• Exercise:
Search the material for the word "chcesz" and copy every line in which it occurs.
═════ Material to process ═════
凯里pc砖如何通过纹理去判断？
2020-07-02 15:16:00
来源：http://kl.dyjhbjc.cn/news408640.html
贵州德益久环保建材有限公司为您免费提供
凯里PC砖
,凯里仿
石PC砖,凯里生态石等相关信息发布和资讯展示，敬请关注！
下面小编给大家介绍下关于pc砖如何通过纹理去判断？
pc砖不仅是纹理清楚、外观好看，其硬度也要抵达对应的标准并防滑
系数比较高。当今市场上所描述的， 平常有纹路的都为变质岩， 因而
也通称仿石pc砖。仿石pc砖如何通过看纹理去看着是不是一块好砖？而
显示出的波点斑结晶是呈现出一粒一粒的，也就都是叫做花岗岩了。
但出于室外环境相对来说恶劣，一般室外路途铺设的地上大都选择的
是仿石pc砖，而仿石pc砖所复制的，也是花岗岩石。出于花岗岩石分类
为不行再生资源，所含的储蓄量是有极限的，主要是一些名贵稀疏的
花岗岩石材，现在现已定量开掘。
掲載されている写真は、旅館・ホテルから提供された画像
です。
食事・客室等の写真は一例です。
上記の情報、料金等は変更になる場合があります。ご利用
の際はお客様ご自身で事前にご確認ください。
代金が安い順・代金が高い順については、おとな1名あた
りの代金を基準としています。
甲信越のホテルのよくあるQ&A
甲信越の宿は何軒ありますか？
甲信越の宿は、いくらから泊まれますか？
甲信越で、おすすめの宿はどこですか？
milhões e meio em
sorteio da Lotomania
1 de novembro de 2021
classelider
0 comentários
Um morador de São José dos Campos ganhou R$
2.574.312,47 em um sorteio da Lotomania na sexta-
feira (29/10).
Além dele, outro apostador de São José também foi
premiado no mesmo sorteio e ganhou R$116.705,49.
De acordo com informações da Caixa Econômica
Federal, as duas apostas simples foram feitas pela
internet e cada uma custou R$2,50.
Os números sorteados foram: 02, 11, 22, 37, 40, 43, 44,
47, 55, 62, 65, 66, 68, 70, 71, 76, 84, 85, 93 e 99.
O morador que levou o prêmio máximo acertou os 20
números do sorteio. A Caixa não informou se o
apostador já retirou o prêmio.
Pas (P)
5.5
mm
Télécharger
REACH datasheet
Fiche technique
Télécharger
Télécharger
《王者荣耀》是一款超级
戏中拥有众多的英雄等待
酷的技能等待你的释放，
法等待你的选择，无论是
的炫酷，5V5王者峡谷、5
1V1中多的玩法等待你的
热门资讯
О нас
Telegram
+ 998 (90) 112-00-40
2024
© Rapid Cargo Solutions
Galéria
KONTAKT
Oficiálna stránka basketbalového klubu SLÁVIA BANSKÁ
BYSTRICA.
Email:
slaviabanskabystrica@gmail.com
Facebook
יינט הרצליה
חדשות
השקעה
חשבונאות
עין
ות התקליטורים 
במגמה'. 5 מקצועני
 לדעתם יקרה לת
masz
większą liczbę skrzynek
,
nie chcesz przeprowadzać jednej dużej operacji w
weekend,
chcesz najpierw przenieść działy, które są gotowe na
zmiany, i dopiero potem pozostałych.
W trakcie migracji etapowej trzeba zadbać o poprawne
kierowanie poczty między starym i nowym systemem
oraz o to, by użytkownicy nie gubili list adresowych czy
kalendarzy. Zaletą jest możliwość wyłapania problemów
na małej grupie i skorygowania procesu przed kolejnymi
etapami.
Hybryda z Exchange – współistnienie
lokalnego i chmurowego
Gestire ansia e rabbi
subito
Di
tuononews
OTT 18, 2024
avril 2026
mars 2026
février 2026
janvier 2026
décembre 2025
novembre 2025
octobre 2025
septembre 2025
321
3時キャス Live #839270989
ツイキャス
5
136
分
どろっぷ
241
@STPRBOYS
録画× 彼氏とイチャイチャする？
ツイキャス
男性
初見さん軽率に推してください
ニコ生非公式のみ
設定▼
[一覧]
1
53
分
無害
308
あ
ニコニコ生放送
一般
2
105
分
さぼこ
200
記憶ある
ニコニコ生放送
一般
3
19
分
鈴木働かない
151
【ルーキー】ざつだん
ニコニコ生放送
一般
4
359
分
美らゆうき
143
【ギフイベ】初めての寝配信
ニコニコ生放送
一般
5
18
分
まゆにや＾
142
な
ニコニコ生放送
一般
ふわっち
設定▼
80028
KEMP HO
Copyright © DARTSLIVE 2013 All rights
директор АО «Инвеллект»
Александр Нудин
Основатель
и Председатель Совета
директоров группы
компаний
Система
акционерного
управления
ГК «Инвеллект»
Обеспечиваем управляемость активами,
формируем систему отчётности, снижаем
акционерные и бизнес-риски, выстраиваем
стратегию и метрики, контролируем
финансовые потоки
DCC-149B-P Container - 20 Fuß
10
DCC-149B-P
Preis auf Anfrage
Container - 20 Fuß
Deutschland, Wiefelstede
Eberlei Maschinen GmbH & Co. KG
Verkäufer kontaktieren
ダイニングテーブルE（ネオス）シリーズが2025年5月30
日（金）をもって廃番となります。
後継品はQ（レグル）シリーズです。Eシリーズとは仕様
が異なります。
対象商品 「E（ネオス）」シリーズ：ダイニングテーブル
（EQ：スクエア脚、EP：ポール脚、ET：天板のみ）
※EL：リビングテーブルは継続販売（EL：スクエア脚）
═════
• Solution below:
nie chcesz przeprowadzać jednej dużej operacji w
chcesz najpierw przenieść działy, które są gotowe na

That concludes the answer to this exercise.